Największe emocje w net-billingu budzą jednak stawki, po których są rozliczane nadwyżki energii wprowadzone do sieci. Zgodnie z ustawą o OZE, do wyliczania kwoty depozytu prosumenckiego wykorzystuje się rynkowe stawki energii. W okresie od 1 lipca 2022 roku do 30 czerwca 2024 roku do wyliczeń będzie służyć miesięczna rynkowa cena energii elektrycznej. Przez cały 2023 rok fotowoltaika będzie zatem korzystać ze stawek ogłaszanych co miesiąc przez Polskie Sieci Elektroenergetyczne. Jeśli chcecie zobaczyć, jak wyglądała rynkowa cena prądu w 2022 roku, koniecznie sprawdźcie nasz artykuł: Rynkowa cena energii elektrycznej a net-billing. Cena sprzedaży – sierpień 2022.
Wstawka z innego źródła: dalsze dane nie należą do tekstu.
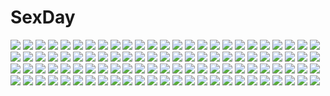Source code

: # SexDay
![](https://konachan.com/jpeg/9537bf14df6968c27a41f1b33bcce2de/Konachan.com%20-%20304780%20aqua_eyes%20blush%20bra%20breasts%20camera%20cleavage%20long_hair%20mirror%20nakano_itsuki%20panties%20phone%20piyopoyo%20red_hair%20shirt_lift%20signed%20underwear.jpg)
![](https://konachan.com/jpeg/d08f565f726c152b631d7c4b2d508a18/Konachan.com%20-%2099843%20akemi_homura%20headband%20mahou_shoujo_madoka_magica%20mokoppe%20purple_eyes%20tears.jpg)
![](https://konachan.com/image/1f4fe62679c856612eb5a96d69e6f9f6/Konachan.com%20-%20100150%20blonde_hair%20flandre_scarlet%20food%20fruit%20hat%20red_eyes%20ryuuri_susuki%20short_hair%20touhou%20vampire.jpg)
![](https://konachan.com/image/30ba55299c4c060dedcace3eaeb3af99/Konachan.com%20-%2031829%202girls%20black_hair%20blonde_hair%20blue_eyes%20blush%20building%20clouds%20favorite%20game_cg%20kokonoka%20loli%20long_hair%20ribbons%20school_uniform%20skirt%20sky%20yellow_eyes.jpg)
![](https://konachan.com/image/30a9b3857817f332b819993744c020ce/Konachan.com%20-%2093891%20cielozaki%20cross%20demon%20flandre_scarlet%20gothic%20group%20hong_meiling%20izayoi_sakuya%20knife%20koakuma%20remilia_scarlet%20skull%20touhou%20uniform%20vampire%20weapon.jpg)
![](https://konachan.com/jpeg/b7e030a1245cc79d7bb47d76615b7b1d/Konachan.com%20-%20250253%20apple%20aqua_eyes%20bandaid%20blue_hair%20blush%20boots%20dress%20flowers%20food%20fruit%20gloves%20hat%20long_hair%20military%20pink_eyes%20shorts%20skirt%20tears%20tie%20vocaloid.jpg)
![](https://konachan.com/image/d8920db455e0913cfc48e428fcd9813c/Konachan.com%20-%20247484%20boots%20breasts%20criin_%28659503%29%20gloves%20hat%20long_hair%20noah_fantasy%20purple_eyes%20shorts%20sideboob%20sunset%20thighhighs%20water%20watermark%20white_hair.jpg)
![](https://konachan.com/jpeg/ab81ded371ec995d74009ed366206522/Konachan.com%20-%20250645%20black_hair%20blush%20breasts%20cameltoe%20fang%20gray_eyes%20long_hair%20navel%20nipples%20ogino_atsuki%20swim_ring%20swimsuit%20third-party_edit%20topless%20wet%20white.jpg)
![](https://konachan.com/image/bcc88bb4340b6fbb530305d87d91c72d/Konachan.com%20-%2072840%20aqua_hair%20blue_eyes%20hatsune_miku%20long_hair%20microphone%20twintails%20vocaloid%20zettai_ryouiki.jpg)
![](https://konachan.com/image/a5dbc5087827ab7f650fa184c6725c07/Konachan.com%20-%20298892%20blue%20blue_eyes%20blue_hair%20close%20long_hair%20original%20pointed_ears%20signed%20tajima_yukie.jpg)
![](https://konachan.com/jpeg/5a5b7925d9de3b3421e753ac0e68a229/Konachan.com%20-%20193336%202girls%20black_hair%20bow%20dress%20garter_belt%20gray_eyes%20gray_hair%20long_hair%20nanase_eka%20navel%20original%20pink_eyes%20stockings%20tail%20thighhighs%20twintails%20wings.jpg)
![](https://konachan.com/image/5a690a6ddc164fe75c35e57c5a5703e4/Konachan.com%20-%2097986%20armor%20dragon%20original%20pixiv_fantasia%20polychromatic%20short_hair%20sky_%28freedom%29%20sword%20tree%20weapon.jpg)
![](https://konachan.com/image/d305afa104d662583d5ca3fd37ddf721/Konachan.com%20-%20279594%20aliasing%20bang_dream%21%20bikini%20lunacle%20maruyama_aya%20matsubara_kanon%20shirasagi_chisato%20swimsuit.jpg)
![](https://konachan.com/image/8d183050808e5bedc86b142aaf8bac11/Konachan.com%20-%2054739%20hata_hata%20kagamine_rin%20vocaloid.jpg)
![](https://konachan.com/image/1674d4df44d3daf0e5e8f342ccdf12ed/Konachan.com%20-%2044134%20bikini%20blue_hair%20breasts%20cleavage%20pink_eyes%20purple_hair%20swimsuit%20white.jpg)
![](https://konachan.com/jpeg/48fd46473e5e148b841be1be56c3cef0/Konachan.com%20-%20153178%202girls%20blush%20breasts%20brown_hair%20cropped%20hoshizuki_sora%20kanadome_miyako%20nanaca_mai%20nipples%20panties%20pink_hair%20pure_girl%20scan%20underwear%20wink.jpg)
![](https://konachan.com/image/5279002ad3feb3309386b20fe57c9a3d/Konachan.com%20-%20170198%20apron%20armor%20book%20bow%20buront%20chain%20doll%20dress%20group%20hat%20horns%20katana%20knife%20mage%20magic%20maid%20male%20miko%20ofuda%20rumia%20sword%20tie%20weapon%20wings%20wink%20witch.jpg)
![](https://konachan.com/jpeg/84759956a558774e41260788c3bf8bc0/Konachan.com%20-%20122352%20blue_eyes%20blush%20breasts%20clochette%20long_hair%20nipples%20open_shirt%20panties%20panty_pull%20pussy%20pussy_juice%20thighhighs%20twintails%20uncensored%20underwear.jpg)
![](https://konachan.com/image/7a8eca9f1d6a5f27fd55d66d803105db/Konachan.com%20-%2081479%20blush%20breast_hold%20breasts%20kakesu%20long_hair%20nipples%20nude%20pussy%20red_eyes%20socks%20spread_legs%20tagme%20uncensored.jpg)
![](https://konachan.com/jpeg/c6ceeb0a76a4dea0c325855a87c758d9/Konachan.com%20-%20301545%20barefoot%20cameltoe%20fate_grand_order%20fate_%28series%29%20ishtar_%28fate_grand_order%29%20navel%20queasy_s%20sunset%20watermark.jpg)
![](https://konachan.com/image/c4134740788ccb00dce90a5dd15dd654/Konachan.com%20-%20242283%20audia_pahlevi%20boots%20couch%20dress%20gloves%20nier%20nier%3A_automata%20realistic%20watermark%20white_hair%20yorha_unit_no._2_type_b.jpg)
![](https://konachan.com/jpeg/a2cc62268ec077f6ab1bbbd947017089/Konachan.com%20-%2050113%20chibi%20gray%20idolmaster%20kikuchi_makoto.jpg)
![](https://konachan.com/image/31512b582b822295013bed12424c6598/Konachan.com%20-%20168375%202c%20boots%20brown_hair%20glasses%20navel%20original%20paper%20short_hair%20skirt%20thighhighs.jpg)
![](https://konachan.com/jpeg/1fde19908eb89d7f7e3e2ecb5c06c860/Konachan.com%20-%20129549%20alma%20bed%20black_hair%20blush%20breasts%20censored%20cube_%28artist%29%20game_cg%20japanese_clothes%20kakyouin_kotone%20kimi_to_boku_to_eden_no_ringo%20nipples%20pussy.jpg)
![](https://konachan.com/image/47836b3c53debdb8ce71664248bb6414/Konachan.com%20-%2023304%20akagi_ritsuko%20ayanami_rei%20dualscreen%20gainax%20katsuragi_misato%20neon_genesis_evangelion%20soryu_asuka_langley.jpg)
![](https://konachan.com/image/3832be06bd5fa3ba6f95e47f3732957b/Konachan.com%20-%20297124%20brown_hair%20close%20long_hair%20omutatsu%20original%20purple_eyes.jpg)
![](https://konachan.com/jpeg/e7129130e99ee782289f1d804fd6b26f/Konachan.com%20-%20227665%20aqua_eyes%20ass_grab%20blonde_hair%20cameltoe%20headband%20long_hair%20mochizuki_nozomu%20panties%20pussy_juice%20school_uniform%20tachibana_yukino%20underwear.jpg)
![](https://konachan.com/image/386b0b96dc8b8f1914a2e736c6b67a22/Konachan.com%20-%20279379%20animal%20barefoot%20bikini%20blonde_hair%20blue_eyes%20book%20butterfly%20dog%20food%20g-tz%20hat%20long_hair%20original%20pocky%20swimsuit.jpg)
![](https://konachan.com/image/6121aa898673984ea7ae1f64018526ee/Konachan.com%20-%20186720%20ass%20barefoot%20breasts%20bunnygirl%20drink%20hat%20long_hair%20moon%20night%20onsen%20panties%20sake%20short_hair%20sideboob%20stars%20topless%20touhou%20towel%20underwear%20water.jpg)
![](https://konachan.com/image/c6f88ea5978dcfdea8cb82a2ef1cd796/Konachan.com%20-%20158347%20cropped%20erect_nipples%20fal_maro%20patchouli_knowledge%20purple_eyes%20purple_hair%20touhou%20white.jpg)
![](https://konachan.com/image/22c816ea2ca5d43e13224dbde9ab57c4/Konachan.com%20-%20186345%20animal_ears%20ass%20blush%20haku_%28p%26d%29%20navel%20purple_eyes%20puzzle_%26_dragons%20red_eyes%20sho2%20skintight%20tail%20white_hair.jpg)
![](https://konachan.com/image/86af53d8ffdc1d3c50e4de2386b33f90/Konachan.com%20-%20103307%20breasts%20bunnygirl%20censored%20cum%20no_bra%20penis%20pussy%20pussy_juice%20reisen_udongein_inaba%20touhou%20uni8.jpg)
![](https://konachan.com/image/341e4ee10e5670db727cd2f409f8216b/Konachan.com%20-%20190299%20ass%20dress%20panties%20purple_hair%20red_eyes%20sukja%20thighhighs%20underwear%20unleashed%20wings.jpg)
![](https://konachan.com/jpeg/c39c34a44449b1ff9fdd317e0b21c661/Konachan.com%20-%20226397%20aqua_eyes%20beach%20black_hair%20bow%20flowers%20hat%20hyuuga_azuri%20original%20popsicle%20school_uniform%20skirt%20sunflower%20twintails%20water.jpg)
![](https://konachan.com/image/892e45d196c5891216ef42338ce277e2/Konachan.com%20-%20299757%20blonde_hair%20blue_eyes%20breasts%20cape%20cleavage%20elbow_gloves%20genshin_impact%20gloves%20grass%20long_hair%20ponytail%20raikoart%20realistic%20skintight%20sword%20tree%20weapon.jpg)
![](https://konachan.com/jpeg/d005cdf7255d4773e5e43799402511f3/Konachan.com%20-%20267945%20anthropomorphism%20blush%20breasts%20brown_eyes%20close%20festival%20gray_hair%20japanese_clothes%20long_hair%20male%20night%20ponytail%20summer%20waifu2x%20yukata.jpg)
![](https://konachan.com/image/cb80ac3f8fc026201e984b8603fe03bc/Konachan.com%20-%2058807%20canaan%20canaan_%28character%29%20gun%20signed%20weapon.jpg)
![](https://konachan.com/image/72ce7797f130c6a4c51387020b08179c/Konachan.com%20-%2015360%20kadonosono_megumi%20kiddy_grade%20tagme.jpg)
![](https://konachan.com/image/8a84dec1463d6982a304bd6c08cad0a3/Konachan.com%20-%20223327%20koutetsujou_no_kabaneri%20signed%20yomogawa_ayame%20youqiniang.jpg)
![](https://konachan.com/image/b48c65d26184321f4b30437dbfe3ab62/Konachan.com%20-%2024624%20all_male%20black_hair%20gray_hair%20headband%20hoshigaki_kisame%20male%20naruto%20uchiha_itachi.jpg)
![](https://konachan.com/jpeg/3358f060bbf4dcfdd187ed0c95ae3d17/Konachan.com%20-%20139387%20fortissimo__akkord%3Absusvier%20game_cg%20kurobane_sayuki%20ooba_kagerou%20sakura_%28fortissimo%29.jpg)
![](https://konachan.com/image/d23ec364bb1373f7ae2bda9de0278f6d/Konachan.com%20-%2087652%20aqua_eyes%20aqua_hair%20hatsune_miku%20headphones%20instrument%20microphone%20nana_g%20panties%20piano%20stars%20thighhighs%20tie%20twintails%20underwear%20vocaloid.jpg)
![](https://konachan.com/image/a3046ed69fbaa720b06e058da1641839/Konachan.com%20-%2042300%20animal_ears%20brown_hair%20clouds%20horo%20ookami_to_koushinryou%20red_eyes%20sky%20wolfgirl.jpg)
![](https://konachan.com/image/7b5548d271a56bd9ca77de7002158cfb/Konachan.com%20-%2055860%20bakemonogatari%20monogatari_%28series%29%20senjougahara_hitagi%20white.jpg)
![](https://konachan.com/image/8f3b63437401233431e50eedafd34d05/Konachan.com%20-%2075994%202girls%20blonde_hair%20blue_hair%20blush%20dress%20flandre_scarlet%20hat%20moon%20red_eyes%20ribbons%20short_hair%20thighhighs%20touhou%20vampire%20wings%20xephonia.jpg)
![](https://konachan.com/image/cdf54d728314de16be414f9a6ad117a4/Konachan.com%20-%20284640%202girls%20clouds%20fan%20green_eyes%20hat%20headband%20kimono%20konpaku_youmu%20myon%20pink_hair%20red_eyes%20shirt%20short_hair%20skirt%20sky%20touhou%20tree%20white_hair.jpg)
![](https://konachan.com/image/4213f3507bbebf35099beb1a14910b28/Konachan.com%20-%20133707%20animal%20brown_hair%20meiko%20rabbit%20short_hair%20snow%20vocaloid%20winter.jpg)
![](https://konachan.com/jpeg/79a3eac747e04d761f4ec788b2259539/Konachan.com%20-%20176121%20breasts%20chiri_%28atlanta%29%20chuablesoft%20game_cg%20long_hair%20minamori_hime%20nipples%20purple_eyes%20purple_hair%20shirt_lift%20wagaya_no_himegami-sama%21.jpg)
![](https://konachan.com/image/23abcce29d4b1dd7bfc6684ed1e50373/Konachan.com%20-%20178742%20all_male%20blonde_hair%20blue_eyes%20close%20clouds%20crying%20headphones%20kagamine_len%20male%20short_hair%20sky%20sunset%20tears%20vocaloid%20watermark.jpg)
![](https://konachan.com/image/4a6a9ad0d2ada80fa6fb205d5dd04262/Konachan.com%20-%2072739%20blue_eyes%20clannad%20gray_hair%20headband%20jpeg_artifacts%20long_hair%20sakagami_tomoyo%20school_uniform.jpg)
![](https://konachan.com/jpeg/b916035966941d0a8bd1c0cff22008f5/Konachan.com%20-%20136526%20ayanami_rei%20nagisa_kaworu%20neon_genesis_evangelion%20soryu_asuka_langley%20watermark.jpg)
![](https://konachan.com/jpeg/015bf2fd92a08703ea78e7b149c27f20/Konachan.com%20-%20256747%202girls%20aqua_eyes%20blush%20bow%20brown_hair%20cat_smile%20chibi%20computer%20fang%20game_cg%20long_hair%20neko_works%20nekopara%20orange_eyes%20sayori%20twintails%20white_hair.jpg)
![](https://konachan.com/image/0cf7e5a47e1a0c532bfae97ed01aa149/Konachan.com%20-%2090944%20fate_testarossa%20mahou_shoujo_lyrical_nanoha%20takamachi_nanoha.jpg)
![](https://konachan.com/image/1d47df142f7ad8f320b1627236f5544d/Konachan.com%20-%2059363%20kagijou%20original%20sword%20weapon.jpg)
![](https://konachan.com/jpeg/bb15fe1922177dd59984268710bc39e5/Konachan.com%20-%20172112%20black_hair%20brown_eyes%20food%20k-on%21%20long_hair%20nakano_azusa%20pocky%20school_uniform%20twintails%20watanore%20white.jpg)
![](https://konachan.com/jpeg/e7da9cc2fd1a88933a30a290f0781a98/Konachan.com%20-%20253883%20aiyoku_no_eustia%20bekkankou%20blood%20eustia_astraea%20game_cg.jpg)
![](https://konachan.com/image/28233a64fc4a118b9813e3a28b58302f/Konachan.com%20-%20292398%20flowers%20original%20retsuna.jpg)
![](https://konachan.com/image/c83d34d29ade71db6347f520ff05bcdf/Konachan.com%20-%20286544%20aoyama_sumika%20ass%20breasts%20brown_hair%20coffee-kizoku%20cropped%20leotard%20mirror%20original%20reflection%20short_hair.jpg)
![](https://konachan.com/image/c0758e1513f4ce27d7c5a66c289128dc/Konachan.com%20-%20149875%20black_hair%20grass%20ladic%20long_hair%20original%20school_uniform%20skirt%20sky%20socks.jpg)
![](https://konachan.com/image/ffa3fcdb9fb10f2f83ad92c1b21a1a7b/Konachan.com%20-%2099746%20blonde_hair%20brown_eyes%20hinata_terrace%20kajiwara_hina%20long_hair%20mikaze_takashi%20twintails.jpg)
![](https://konachan.com/jpeg/f13911981f5c68b472d11df93e097d02/Konachan.com%20-%2016874%202000%20anthropomorphism%20glasses%20murakami_suigun%20os-tan%20windows.jpg)
![](https://konachan.com/image/5b1441fe05627bc6c4570b370d5260e5/Konachan.com%20-%20111021%20animal_ears%20foxgirl%20japanese_clothes%20miko%20syroh%20tail%20white.jpg)
![](https://konachan.com/image/bf222ed036913d0ee5a44522b1068f2e/Konachan.com%20-%2025612%20animal_ears%20karura%20utawarerumono.jpg)
![](https://konachan.com/image/e7140268cd3bdb361bd926dd71564620/Konachan.com%20-%2090489%20game_cg%20kousaka_kirino%20ninoko%20nipples%20ore_no_imouto_ga_konna_ni_kawaii_wake_ga_nai%20panties%20spread_legs%20underwear.jpg)
![](https://konachan.com/jpeg/ad91e930a3898e1399ae7a93f009aa26/Konachan.com%20-%20254011%20flowers%20gray_hair%20ihara_natsume%20long_hair%20navel%20necklace%20purple_eyes%20ribbons%20rose%20sennen_sensou_aigis%20sideboob%20skirt%20weapon.jpg)
![](https://konachan.com/jpeg/394c7a69fe30972c090ea6448587632e/Konachan.com%20-%20301463%20banishment%20clouds%20landscape%20lighthouse%20original%20scenic%20short_hair%20signed%20sky%20water.jpg)
![](https://konachan.com/image/97c30ca38b2ac6c32a6cf6f1a4733efd/Konachan.com%20-%2086199%20anegasaki_nene%20ass%20bikini%20blush%20breasts%20brown_hair%20kure_masahiro%20love_plus%20nipples%20swimsuit.jpg)
![](https://konachan.com/jpeg/9c0f6414ad0acf4a6c95d5c3c38f9593/Konachan.com%20-%20136434%20bed%20blush%20breasts%20censored%20kuronekogata%20nipples%20nude%20original%20penis%20pussy%20sex.jpg)
![](https://konachan.com/image/c269a64408a7769846ca05eb69919b53/Konachan.com%20-%20272050%202girls%20azur_lane%20blue_eyes%20breasts%20brown_hair%20cleavage%20fire%20foxgirl%20higandgk%20hoodie%20long_hair%20no_bra%20red_eyes%20short_hair%20tail%20water%20white_hair.jpg)
![](https://konachan.com/jpeg/e6c81e83f526c95b79a005437e5ceb99/Konachan.com%20-%20275820%20anthropomorphism%20brown_eyes%20brown_hair%20drink%20ica%20kantai_collection%20scarf%20sendai_%28kancolle%29%20short_hair%20skirt%20thighhighs.jpg)
![](https://konachan.com/image/40c603ac268c74ad717569e7c4c42d8c/Konachan.com%20-%209626%20galge.com%20koubou_jyusennsha%20logo%20panties%20thighhighs%20underwear.jpg)
![](https://konachan.com/image/1d967485612bc4992a0fbdb6636a703d/Konachan.com%20-%2093452%20blue%20bodysuit%20gray_hair%20nagisa_kaworu%20neon_genesis_evangelion%20red_eyes%20skintight.jpg)
![](https://konachan.com/image/0030b978083bcdfe9bc4047911044601/Konachan.com%20-%20192533%20blonde_hair%20bow%20calendar%20dress%20dualscreen%20hat%20janyhero%20long_hair%20touhou%20translation_request%20yakumo_yukari.jpg)
![](https://konachan.com/jpeg/45676f104d07247f518046d23784bcdd/Konachan.com%20-%20160764%20armin_arlert%20christa_renz%20colossal_titan%20conny_springer%20eren_jaeger%20hanji_zoe%20irvin_smith%20levi_ackerman%20reiner_braun%20sasha_browse%20yamaarashi.jpg)
![](https://konachan.com/image/e3348b9f6760c57d0d3fb72b0c3fda59/Konachan.com%20-%20218116%20animal_ears%20bikini%20black_hair%20breasts%20ch%40r%20fang%20long_hair%20necro-san%20original%20swimsuit%20thighhighs%20yellow_eyes.jpg)
![](https://konachan.com/image/9e7963b612126cb7246a23b0a99989d8/Konachan.com%20-%2060108%20blue_eyes%20breasts%20choker%20long_hair%20mabinogi%20nao%20navel%20pussy%20ribbons%20spread_legs%20thighhighs%20uncensored%20white_hair.jpg)
![](https://konachan.com/jpeg/51359138a71862ca8013f53ef9c6a0a2/Konachan.com%20-%20292359%20apple%20blush%20brown_hair%20dress%20drink%20food%20fruit%20gothic%20long_hair%20onineko%20orange_%28fruit%29%20original%20red_eyes%20see_through%20tears.jpg)
![](https://konachan.com/jpeg/e5ebe4142abf7ce620eeb0f990c19ad7/Konachan.com%20-%20139454%20animal%20bird%20blush%20brown_hair%20clouds%20fortissimo__akkord%3Absusvier%20game_cg%20green_eyes%20ooba_kagerou%20short_hair%20sky%20takamine_hinako.jpg)
![](https://konachan.com/image/5976dd4b9c21c88ec2165894f0f66038/Konachan.com%20-%20111573%20applique%20asami_asami%20fake_azure_arcology%20game_cg%20rain_t_miraa.jpg)
![](https://konachan.com/jpeg/c6762f279da9b889152d0219233173e3/Konachan.com%20-%20155278%202girls%20blonde_hair%20blush%20breasts%20game_cg%20green_eyes%20nezuya_yako%20nipples%20nude%20red_hair%20sex%20takatou_kanae%20tel-o%20tribadism%20yatagarasu%20yuri.jpg)
![](https://konachan.com/image/8385bf9b06b70964371091a4fbd76e0d/Konachan.com%20-%20259273%202girls%20animal%20bikini%20blush%20breasts%20brown_hair%20cat%20cleavage%20clouds%20dark_skin%20drink%20food%20hat%20navel%20original%20pink_eyes%20sky%20swimsuit%20twintails%20utu.jpg)
![](https://konachan.com/image/af7eea1ce79f27f4af863366bd44d2cd/Konachan.com%20-%20206465%20anthropomorphism%20aqua_eyes%20black_hair%20braids%20brown_hair%20food%20gengetsu_chihiro%20headband%20kneehighs%20long_hair%20ponytail%20short_hair%20thighhighs%20wink.jpg)
![](https://konachan.com/image/218d89aee3c822fb1c87fed7ba7ac7b5/Konachan.com%20-%20261681%20all_male%20animal%20bandaid%20building%20cherry_blossoms%20flowers%20glasses%20grass%20hat%20kneehighs%20male%20original%20paper%20school_uniform%20shorts%20signed%20tree.jpg)
![](https://konachan.com/image/9b73ec2451b269389b9ab596fed303a4/Konachan.com%20-%20159680%20chibi%20green_hair%20maple_%28cyakapon%29%20original%20paper%20red_hair%20school_uniform.jpg)
![](https://konachan.com/image/eea8f55bdcd46e0039f5b5c518df37ec/Konachan.com%20-%2053063%20blood%20flandre_scarlet%20godzilla%20hong_meiling%20izayoi_sakuya%20mage%20magic%20maid%20patchouli_knowledge%20remilia_scarlet%20touhou%20vampire%20wings.jpg)
![](https://konachan.com/jpeg/6f8a1c199f8faa47ca5e0eb163ca82e6/Konachan.com%20-%20168369%20aliasing%20anthropomorphism%20black_eyes%20blonde_hair%20elbow_gloves%20gloves%20headband%20hullzion%20long_hair%20rensouhou-chan%20skirt%20thighhighs%20water.jpg)
![](https://konachan.com/image/2233627d3793f0d9b63e551d1bceb065/Konachan.com%20-%2012546%20horiuchi_eri%20mushiuta%20tagme.jpg)
![](https://konachan.com/image/7385a03c2f158bd4fc9a619c0c768fad/Konachan.com%20-%2035061%20kawata_hisashi%20kusugawa_sasara%20to_heart%20to_heart_2.jpg)
![](https://konachan.com/image/42662df75565e700a56ec058a86fcb6d/Konachan.com%20-%20302843%20animal%20blush%20dog%20headband%20loli%20long_hair%20night%20niliu_chahui%20original%20red_eyes%20skirt%20sky%20stars%20tagme_%28artist%29%20tokisaki_mio%20white_hair.jpg)
![](https://konachan.com/jpeg/edacf99a5d30985b694df2b14b43f094/Konachan.com%20-%20208518%20blue_eyes%20cape%20eyepatch%20flamie_speeddraw%20gloves%20kutani_taku%20rokka_no_yuusha%20underboob%20white_hair.jpg)
![](https://konachan.com/image/06c21408b1a2db0bab74b5a35ecec3fa/Konachan.com%20-%2024495%20angelica%20claes%20gun%20gunslinger_girl%20henrietta%20rico%20triela%20weapon.jpg)
![](https://konachan.com/image/1772cdf161674d33b6030eefe8e3d14c/Konachan.com%20-%20187566%20animal_ears%20bunnygirl%20catgirl%20green_eyes%20mimi_%28pop%27n_music%29%20mzd%20nyami_%28pop%27n_music%29%20pop%27n_music%20shorts%20sunglasses%20uka_%28color_noise%29%20yellow.jpg)
![](https://konachan.com/image/58448824743e86d09b5e03f9af3e555e/Konachan.com%20-%2070866%20da_capo%20elbow_gloves%20gloves%20kotori_love_ex_p%20panties%20sex%20shirakawa_kotori%20thighhighs%20underwear.jpg)
![](https://konachan.com/image/561d1b6692ef74a634294530e36ee67a/Konachan.com%20-%20216267%20enka_%28aknne%29%20megurine_luka%20vocaloid.jpg)
![](https://konachan.com/jpeg/70059890e26d360a8e9b32e30e66a21b/Konachan.com%20-%20229729%20aqua_eyes%20armor%20bikini%20boots%20breasts%20elbow_gloves%20gloves%20horns%20long_hair%20pointed_ears%20red_hair%20swimsuit%20sword%20tail%20thighhighs%20tiara%20waifu2x%20weapon.jpg)
![](https://konachan.com/image/40dce592290f088d0a5f7cc21b5f5533/Konachan.com%20-%2049915%20chan%C3%97co%20hatsune_miku%20headphones%20microphone%20twintails%20vocaloid.jpg)
![](https://konachan.com/image/2f4192a4f2f945cb703cbc51d810f648/Konachan.com%20-%20113339%20animal%20blonde_hair%20blue_eyes%20bubbles%20fish%20fujimaru%20horse%20mermaid%20original%20underboob%20underwater%20water.jpg)
![](https://konachan.com/jpeg/c8a6538a748ec28fd666e6d2e0dc6027/Konachan.com%20-%20223604%20aikatsu%21%20blonde_hair%20blue_hair%20blush%20brown_eyes%20brown_hair%20gobou_1000%20group%20headband%20kiriya_aoi%20long_hair%20purple_eyes%20ribbons%20shibuki_ran%20waifu2x.jpg)
![](https://konachan.com/jpeg/c22f50770edbe860fe6908aaedf4e406/Konachan.com%20-%2045028%20japanese_clothes%20koyuki_amagase%20magus_tale%20miko%20tenmaso%20whirlpool.jpg)
![](https://konachan.com/image/191c570f66c6727402eba9fd085d803c/Konachan.com%20-%2053654%20black%20polychromatic%20sunabouzu.jpg)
Dobra wiadomość jest taka, że zarówno ceny zakupu, jak i ceny sprzedaży energii podlegają tym samym rynkowym prawom. A zatem, jeśli będą rosły stawki w cennikach sprzedawców, wzrosną również stawki sprzedaży prądu.

Warto dodać, że do 2024 roku na korzyść prosumentów będzie działać również to, że ceny zakupu prądu będą ustalane według zeszłorocznych indeksów, podczas gdy ceny sprzedaży – według stawek z roku wytworzenia energii. Innymi słowy – prąd kupowany w 2023 roku będzie opierał się na cenach z 2022 roku, natomiast sprzedaż będzie odbywać po stawkach z 2023 roku. A ponieważ według ekspertów przez najbliższe lata ceny prądu będą jedynie rosły, właściciele instalacji PV mogą sporo zyskać.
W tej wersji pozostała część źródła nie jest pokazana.